Restate all entries exactly. Skip the images.

-------- Data provided --------

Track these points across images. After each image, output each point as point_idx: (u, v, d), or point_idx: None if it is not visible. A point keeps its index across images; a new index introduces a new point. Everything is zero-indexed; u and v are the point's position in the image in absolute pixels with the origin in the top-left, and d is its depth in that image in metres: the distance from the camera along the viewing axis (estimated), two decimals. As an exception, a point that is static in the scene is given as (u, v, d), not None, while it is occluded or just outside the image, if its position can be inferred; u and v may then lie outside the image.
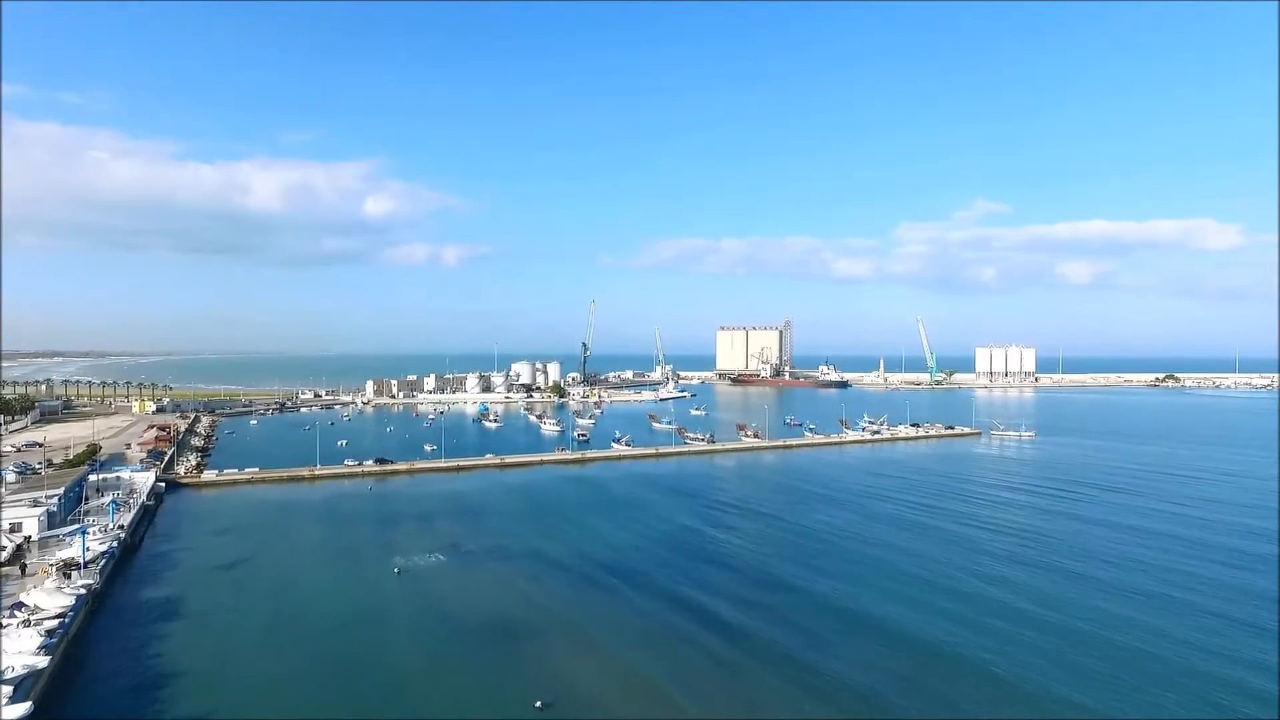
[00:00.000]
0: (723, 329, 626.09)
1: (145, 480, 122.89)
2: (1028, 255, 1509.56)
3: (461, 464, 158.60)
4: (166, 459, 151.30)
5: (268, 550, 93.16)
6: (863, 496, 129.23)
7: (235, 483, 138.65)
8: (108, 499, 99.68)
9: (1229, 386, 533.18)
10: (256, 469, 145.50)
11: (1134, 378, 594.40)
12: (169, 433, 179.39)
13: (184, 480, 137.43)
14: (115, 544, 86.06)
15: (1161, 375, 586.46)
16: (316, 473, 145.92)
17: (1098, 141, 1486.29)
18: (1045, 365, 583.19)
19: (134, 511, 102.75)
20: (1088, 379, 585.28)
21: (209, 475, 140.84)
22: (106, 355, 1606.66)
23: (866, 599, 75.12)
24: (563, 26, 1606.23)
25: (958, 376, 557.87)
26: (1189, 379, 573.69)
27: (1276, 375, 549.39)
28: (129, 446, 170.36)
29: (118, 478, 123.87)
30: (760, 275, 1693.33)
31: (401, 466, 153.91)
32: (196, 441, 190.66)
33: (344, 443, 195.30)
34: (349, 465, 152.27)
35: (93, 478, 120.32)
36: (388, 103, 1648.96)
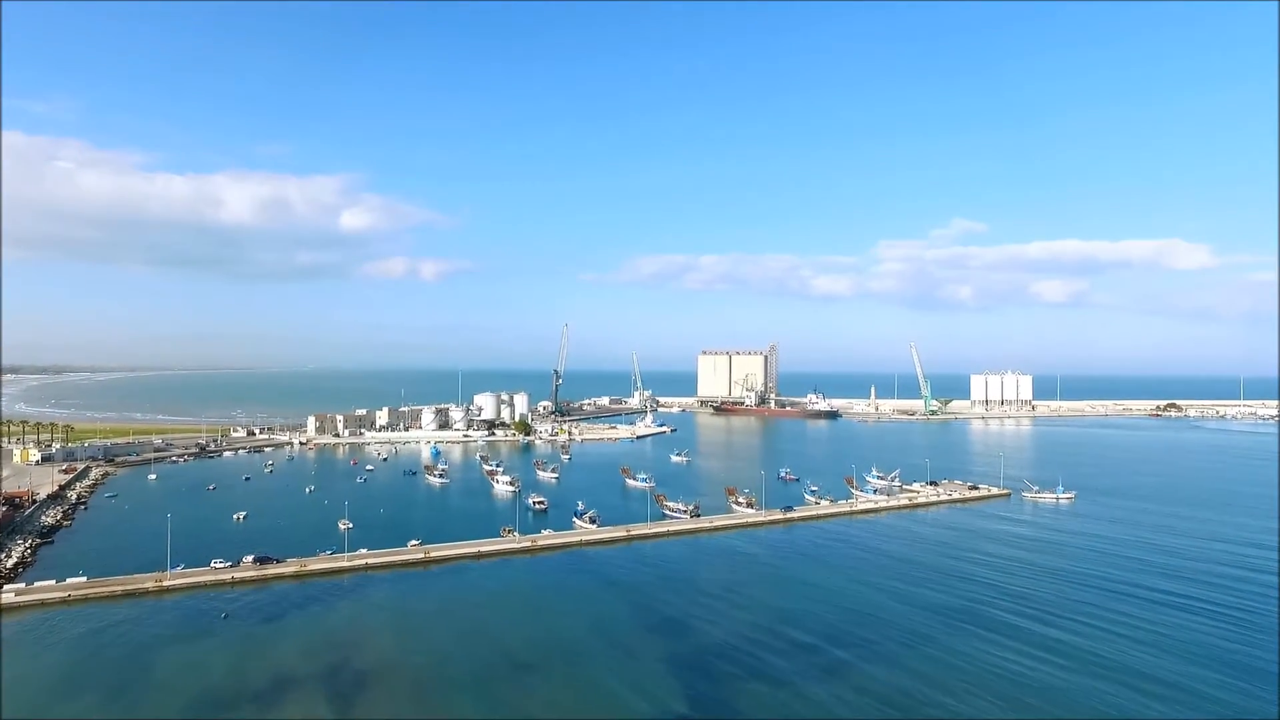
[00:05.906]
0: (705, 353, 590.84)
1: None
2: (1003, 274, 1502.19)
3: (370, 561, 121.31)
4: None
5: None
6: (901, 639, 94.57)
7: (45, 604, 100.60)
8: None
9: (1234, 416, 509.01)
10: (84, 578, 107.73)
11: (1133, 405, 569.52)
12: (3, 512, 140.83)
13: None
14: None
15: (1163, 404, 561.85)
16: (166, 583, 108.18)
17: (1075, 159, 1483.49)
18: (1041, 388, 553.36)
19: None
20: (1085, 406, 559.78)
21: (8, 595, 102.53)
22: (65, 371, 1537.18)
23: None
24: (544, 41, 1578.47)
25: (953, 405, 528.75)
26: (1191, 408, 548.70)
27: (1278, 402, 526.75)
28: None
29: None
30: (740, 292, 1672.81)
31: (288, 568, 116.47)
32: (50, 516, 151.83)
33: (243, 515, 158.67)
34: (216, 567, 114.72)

--------

Output for this exercise:
Track these points across images. After each image, output each point as point_idx: (u, v, d), or point_idx: None if it is not visible. A point keeps its index across images; a new index introduces a new point. Everything is zero-indexed; u and v are the point's position in the image in absolute pixels with the origin in the top-left, and d is its depth in that image in metres: the distance from the camera along the viewing axis (estimated), two decimals. As an exception, a point that is static in the scene is given as (u, v, d), not None, while it is occluded or just outside the image, if its position can be inferred; u and v may then lie outside the image.
[00:00.000]
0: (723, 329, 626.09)
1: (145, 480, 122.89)
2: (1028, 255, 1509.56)
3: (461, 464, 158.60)
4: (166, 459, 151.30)
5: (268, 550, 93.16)
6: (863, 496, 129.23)
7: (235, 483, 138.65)
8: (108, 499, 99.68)
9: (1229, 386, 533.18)
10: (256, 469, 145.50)
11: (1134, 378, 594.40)
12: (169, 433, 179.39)
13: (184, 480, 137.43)
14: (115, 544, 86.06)
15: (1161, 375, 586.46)
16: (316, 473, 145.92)
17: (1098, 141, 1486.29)
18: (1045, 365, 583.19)
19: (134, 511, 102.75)
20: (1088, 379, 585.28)
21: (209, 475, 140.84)
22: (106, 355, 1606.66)
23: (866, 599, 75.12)
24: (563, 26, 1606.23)
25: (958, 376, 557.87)
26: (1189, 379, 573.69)
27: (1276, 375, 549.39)
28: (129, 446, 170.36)
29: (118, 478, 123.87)
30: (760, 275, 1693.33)
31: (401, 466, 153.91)
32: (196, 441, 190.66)
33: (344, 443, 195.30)
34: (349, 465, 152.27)
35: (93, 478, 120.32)
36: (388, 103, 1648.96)
[00:05.906]
0: (705, 353, 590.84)
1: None
2: (1003, 274, 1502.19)
3: (370, 561, 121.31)
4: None
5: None
6: (901, 639, 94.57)
7: (45, 604, 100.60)
8: None
9: (1234, 416, 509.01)
10: (84, 578, 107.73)
11: (1133, 405, 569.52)
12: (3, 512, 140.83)
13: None
14: None
15: (1163, 404, 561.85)
16: (166, 583, 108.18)
17: (1075, 159, 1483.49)
18: (1041, 388, 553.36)
19: None
20: (1085, 406, 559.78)
21: (8, 595, 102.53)
22: (65, 371, 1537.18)
23: None
24: (544, 41, 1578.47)
25: (953, 405, 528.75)
26: (1191, 408, 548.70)
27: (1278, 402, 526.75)
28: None
29: None
30: (740, 292, 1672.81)
31: (288, 568, 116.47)
32: (50, 516, 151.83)
33: (243, 515, 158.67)
34: (216, 567, 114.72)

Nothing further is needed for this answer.